WHAT IS NEEDED: Only one stretch of the data below is wanted: the lines starting at the one with "Follow the neurite" and ending at the one with "Another neuron lies", both included, given again exactly.

EXERCISE INPUT:
■ ■ ■ ■

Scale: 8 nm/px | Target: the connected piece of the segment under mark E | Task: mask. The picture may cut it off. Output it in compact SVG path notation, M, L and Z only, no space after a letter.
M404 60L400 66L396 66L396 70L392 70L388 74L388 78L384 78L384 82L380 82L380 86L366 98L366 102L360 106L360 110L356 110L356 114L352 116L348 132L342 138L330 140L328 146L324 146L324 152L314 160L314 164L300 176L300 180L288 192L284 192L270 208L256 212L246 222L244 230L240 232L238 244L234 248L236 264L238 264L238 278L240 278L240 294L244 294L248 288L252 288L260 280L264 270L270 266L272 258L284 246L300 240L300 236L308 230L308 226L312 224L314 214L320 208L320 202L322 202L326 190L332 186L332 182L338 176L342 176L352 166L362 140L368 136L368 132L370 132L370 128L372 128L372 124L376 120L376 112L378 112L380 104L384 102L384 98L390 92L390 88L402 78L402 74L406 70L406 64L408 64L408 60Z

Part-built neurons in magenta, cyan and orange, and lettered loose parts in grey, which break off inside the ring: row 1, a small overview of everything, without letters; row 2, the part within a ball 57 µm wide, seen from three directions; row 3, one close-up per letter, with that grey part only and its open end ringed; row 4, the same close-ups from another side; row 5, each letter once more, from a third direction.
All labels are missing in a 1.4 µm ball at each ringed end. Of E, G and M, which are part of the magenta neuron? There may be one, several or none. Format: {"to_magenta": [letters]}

■ ■ ■ ■

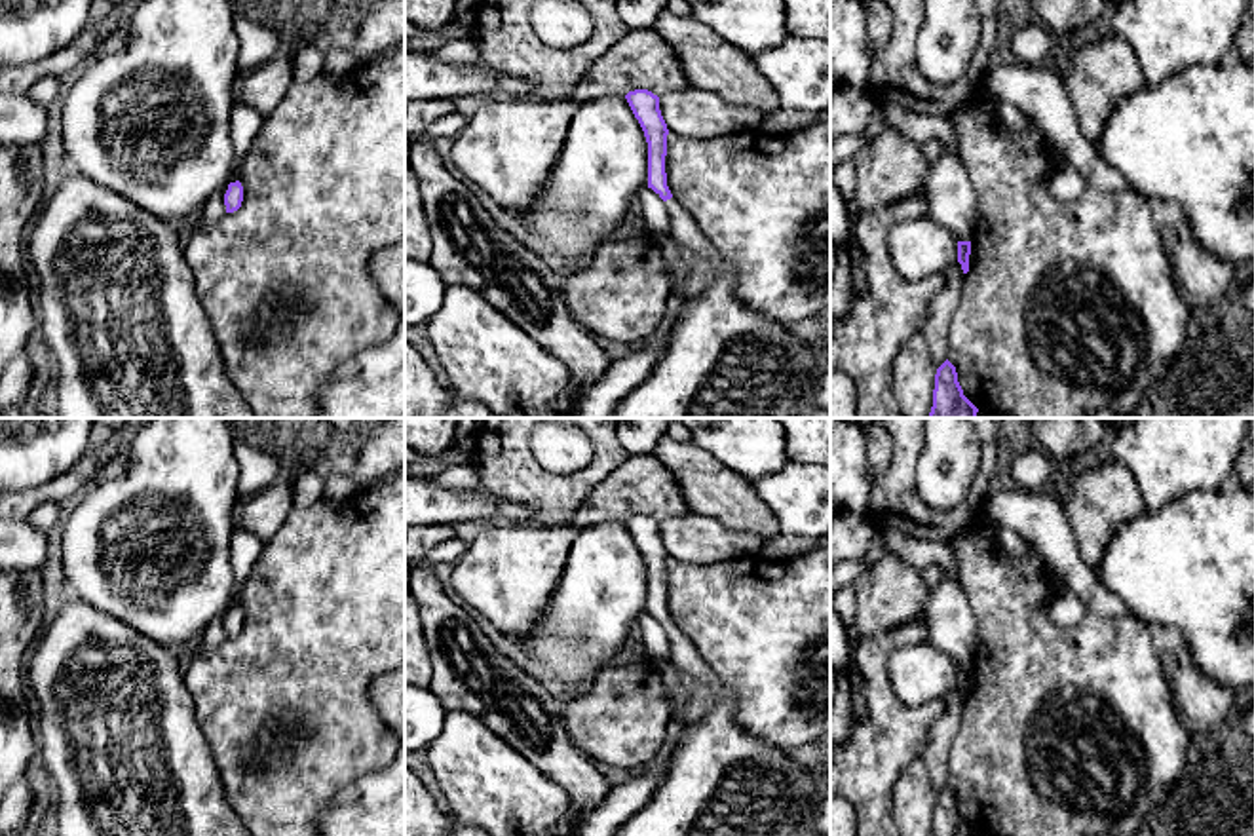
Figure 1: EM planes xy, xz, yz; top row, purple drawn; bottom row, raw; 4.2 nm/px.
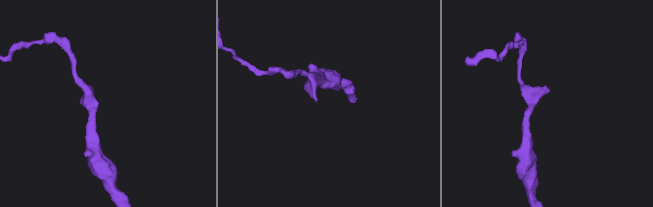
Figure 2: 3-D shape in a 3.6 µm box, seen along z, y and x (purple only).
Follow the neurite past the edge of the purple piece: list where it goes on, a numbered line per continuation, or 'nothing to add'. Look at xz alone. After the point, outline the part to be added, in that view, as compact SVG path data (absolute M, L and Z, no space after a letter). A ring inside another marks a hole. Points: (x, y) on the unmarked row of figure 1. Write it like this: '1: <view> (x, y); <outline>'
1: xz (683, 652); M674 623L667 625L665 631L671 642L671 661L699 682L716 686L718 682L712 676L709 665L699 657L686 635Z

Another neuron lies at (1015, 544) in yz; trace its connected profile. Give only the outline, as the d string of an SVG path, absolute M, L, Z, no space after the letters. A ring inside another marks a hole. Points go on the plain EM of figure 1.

■ ■ ■ ■

ANSWER FOR THIS EXERCISE:
Follow the neurite past the edge of the purple piece: list where it goes on, a numbered line per continuation, or 'nothing to add'. Look at xz alone. After the point, outline the part to be added, in that view, as compact SVG path data (absolute M, L and Z, no space after a letter). A ring inside another marks a hole. Points: (x, y) on the unmarked row of figure 1. Write it like this: '1: <view> (x, y); <outline>'
1: xz (683, 652); M674 623L667 625L665 631L671 642L671 661L699 682L716 686L718 682L712 676L709 665L699 657L686 635Z

Another neuron lies at (1015, 544) in yz; trace its connected profile. Give only the outline, as the d string of an SVG path, absolute M, L, Z, no space after the letters. A ring inside another marks a hole. Points go on the plain EM of figure 1.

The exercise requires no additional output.